The mystery of things? How should I know I know what
mystery is?
The only mystery is there being somebody who might
think about mystery.
A man who stands in the sun and shuts his eyes
Begins not to know what the sun is
And to think many things full of heat.

But he opens his eyes and sees the sun,
And now he cannot think of anything,
Because the light of the sun is worth more than the
thoughts
Of all the philosophers and all the poets.
The light of the sun does not know what it is doing
And so does stray and is common and good.

Metaphysics? What metaphysics do those trees have?
That of being green and having crowns and branches
And that of giving fruit at their hours, - which is not
what makes us think,
Us, who don't know to be aware of them.
But what better metaphysics than theirs,
Which is not knowing why they live
And not knowing they don't know?




One wildly clear day,
The kind when you wish you had done a pile of work
Not to have to do any that day,
I caught sight, like a road ahead among trees,
Of what may be the Great Secret,
That Great Mystery the false poets speak of.

I saw that in no Nature,
That Nature does not exist,
That there are mountains, valleys, plains,
That there are trees, flowers, grasses,
That there are steams and stones,
But that there's not a whole to which this belongs,
That any real and true connection
Is a disease of our ideas.
Nature is parts without a whole.
This perhaps is that mystery they speak of.
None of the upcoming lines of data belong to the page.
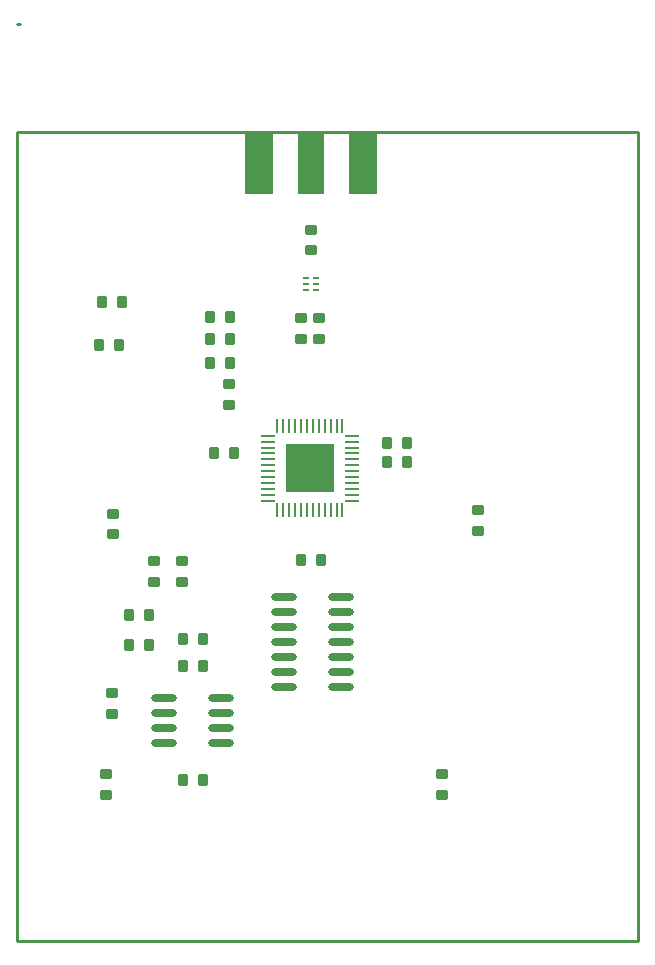
<source format=gtp>
G04 Layer_Color=8421504*
%FSLAX25Y25*%
%MOIN*%
G70*
G01*
G75*
G04:AMPARAMS|DCode=10|XSize=39.37mil|YSize=35.43mil|CornerRadius=4.43mil|HoleSize=0mil|Usage=FLASHONLY|Rotation=270.000|XOffset=0mil|YOffset=0mil|HoleType=Round|Shape=RoundedRectangle|*
%AMROUNDEDRECTD10*
21,1,0.03937,0.02658,0,0,270.0*
21,1,0.03051,0.03543,0,0,270.0*
1,1,0.00886,-0.01329,-0.01526*
1,1,0.00886,-0.01329,0.01526*
1,1,0.00886,0.01329,0.01526*
1,1,0.00886,0.01329,-0.01526*
%
%ADD10ROUNDEDRECTD10*%
G04:AMPARAMS|DCode=11|XSize=39.37mil|YSize=35.43mil|CornerRadius=4.43mil|HoleSize=0mil|Usage=FLASHONLY|Rotation=0.000|XOffset=0mil|YOffset=0mil|HoleType=Round|Shape=RoundedRectangle|*
%AMROUNDEDRECTD11*
21,1,0.03937,0.02658,0,0,0.0*
21,1,0.03051,0.03543,0,0,0.0*
1,1,0.00886,0.01526,-0.01329*
1,1,0.00886,-0.01526,-0.01329*
1,1,0.00886,-0.01526,0.01329*
1,1,0.00886,0.01526,0.01329*
%
%ADD11ROUNDEDRECTD11*%
%ADD12R,0.16142X0.16142*%
%ADD13O,0.04724X0.00984*%
%ADD14O,0.00984X0.04724*%
%ADD15O,0.08661X0.02362*%
%ADD16R,0.09508X0.20000*%
%ADD17R,0.09016X0.20000*%
%ADD18R,0.02165X0.00984*%
%ADD22C,0.01000*%
D10*
X161346Y201000D02*
D03*
X154654D02*
D03*
X200847Y227500D02*
D03*
X194153D02*
D03*
X161346Y154000D02*
D03*
X154654D02*
D03*
X222654Y260000D02*
D03*
X229346D02*
D03*
X171846Y263000D02*
D03*
X165154D02*
D03*
X222654Y266500D02*
D03*
X229346D02*
D03*
X134346Y313500D02*
D03*
X127654D02*
D03*
X163654Y308500D02*
D03*
X170346D02*
D03*
X163654Y301000D02*
D03*
X170346D02*
D03*
X163654Y293000D02*
D03*
X170347D02*
D03*
X133346Y299000D02*
D03*
X126654D02*
D03*
X154654Y192000D02*
D03*
X161346D02*
D03*
X143347Y199000D02*
D03*
X136653D02*
D03*
X143347Y209000D02*
D03*
X136653D02*
D03*
D11*
X131500Y242693D02*
D03*
Y236000D02*
D03*
X253000Y237154D02*
D03*
Y243847D02*
D03*
X197500Y337346D02*
D03*
Y330654D02*
D03*
X200000Y307846D02*
D03*
Y301154D02*
D03*
X194000Y307846D02*
D03*
Y301154D02*
D03*
X241000Y149154D02*
D03*
Y155846D02*
D03*
X170000Y279154D02*
D03*
Y285846D02*
D03*
X129000Y155847D02*
D03*
Y149153D02*
D03*
X131000Y176154D02*
D03*
Y182846D02*
D03*
X154500Y220153D02*
D03*
Y226847D02*
D03*
X145000Y226847D02*
D03*
Y220153D02*
D03*
D12*
X197110Y257925D02*
D03*
D13*
X211185Y268752D02*
D03*
Y266783D02*
D03*
Y264815D02*
D03*
Y262846D02*
D03*
Y260878D02*
D03*
Y258910D02*
D03*
Y256941D02*
D03*
Y254972D02*
D03*
Y253004D02*
D03*
Y251035D02*
D03*
Y249067D02*
D03*
Y247098D02*
D03*
X183035D02*
D03*
Y249067D02*
D03*
Y251035D02*
D03*
Y253004D02*
D03*
Y254972D02*
D03*
Y256941D02*
D03*
Y258910D02*
D03*
Y260878D02*
D03*
Y262846D02*
D03*
Y264815D02*
D03*
Y266783D02*
D03*
Y268752D02*
D03*
D14*
X207937Y243850D02*
D03*
X205968D02*
D03*
X204000D02*
D03*
X202031D02*
D03*
X200063D02*
D03*
X198094D02*
D03*
X196126D02*
D03*
X194158D02*
D03*
X192189D02*
D03*
X190220D02*
D03*
X188252D02*
D03*
X186284D02*
D03*
Y272000D02*
D03*
X188252D02*
D03*
X190220D02*
D03*
X192189D02*
D03*
X194158D02*
D03*
X196126D02*
D03*
X198094D02*
D03*
X200063D02*
D03*
X202031D02*
D03*
X204000D02*
D03*
X205968D02*
D03*
X207937D02*
D03*
D15*
X188551Y215000D02*
D03*
Y210000D02*
D03*
Y205000D02*
D03*
Y200000D02*
D03*
Y195000D02*
D03*
Y190000D02*
D03*
Y185000D02*
D03*
X207449Y215000D02*
D03*
Y210000D02*
D03*
Y205000D02*
D03*
Y200000D02*
D03*
Y195000D02*
D03*
Y190000D02*
D03*
Y185000D02*
D03*
X167449Y166500D02*
D03*
Y171500D02*
D03*
Y176500D02*
D03*
Y181500D02*
D03*
X148551Y166500D02*
D03*
Y171500D02*
D03*
Y176500D02*
D03*
Y181500D02*
D03*
D16*
X180246Y359500D02*
D03*
X214754D02*
D03*
D17*
X197500D02*
D03*
D18*
X199000Y321437D02*
D03*
Y319469D02*
D03*
Y317500D02*
D03*
X195654Y321437D02*
D03*
Y319469D02*
D03*
Y317500D02*
D03*
D22*
X99500Y406000D02*
X100500D01*
X136500Y370000D02*
X306500D01*
Y362500D02*
Y370000D01*
X99500Y100500D02*
Y362500D01*
X306500Y100500D02*
Y362500D01*
X99500Y100500D02*
X306500D01*
X99500Y370000D02*
X136500D01*
X99500Y362500D02*
Y370000D01*
M02*

</source>
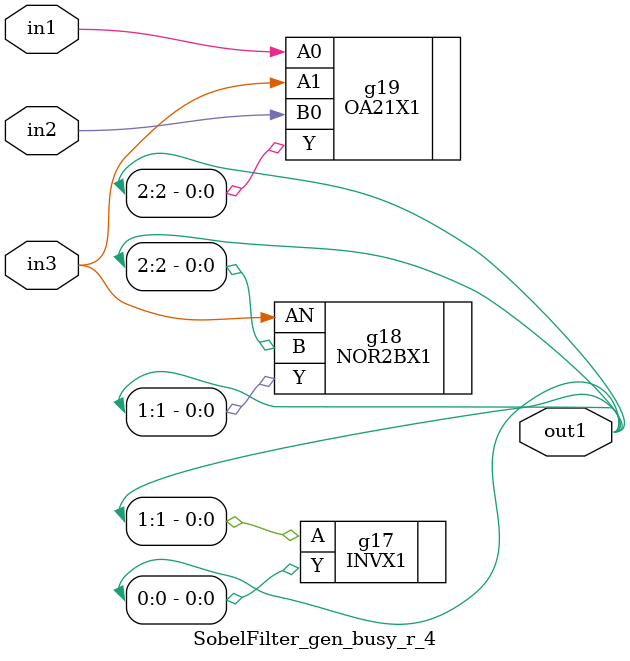
<source format=v>
`timescale 1ps / 1ps


module SobelFilter_gen_busy_r_4(in1, in2, in3, out1);
  input in1, in2, in3;
  output [2:0] out1;
  wire in1, in2, in3;
  wire [2:0] out1;
  INVX1 g17(.A (out1[1]), .Y (out1[0]));
  NOR2BX1 g18(.AN (in3), .B (out1[2]), .Y (out1[1]));
  OA21X1 g19(.A0 (in1), .A1 (in3), .B0 (in2), .Y (out1[2]));
endmodule



</source>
This was what without thought or even a pause
I realised must be the truth
Which all set out to find and do not find
And I alone, because I did not try to find it, found.

I take myself indoors and shut the window.
They bring the lamp and give me goodnight,
And my contented voice gives them goodnight.
O that my life may always be this:
The day full of sun, or soft with rain,
Or stormy as if the word were coming to an end,
The evening soft and the groups of people passing
Watched with interest from the window,
The last friendly look given the calm of the trees,
And then, the window shut, the lamp lit,
Not reading anything, nor thinking of anything, not sleeping,
To feel life flowing over me like a stream over its bed,
And out there a great silence like a god asleep.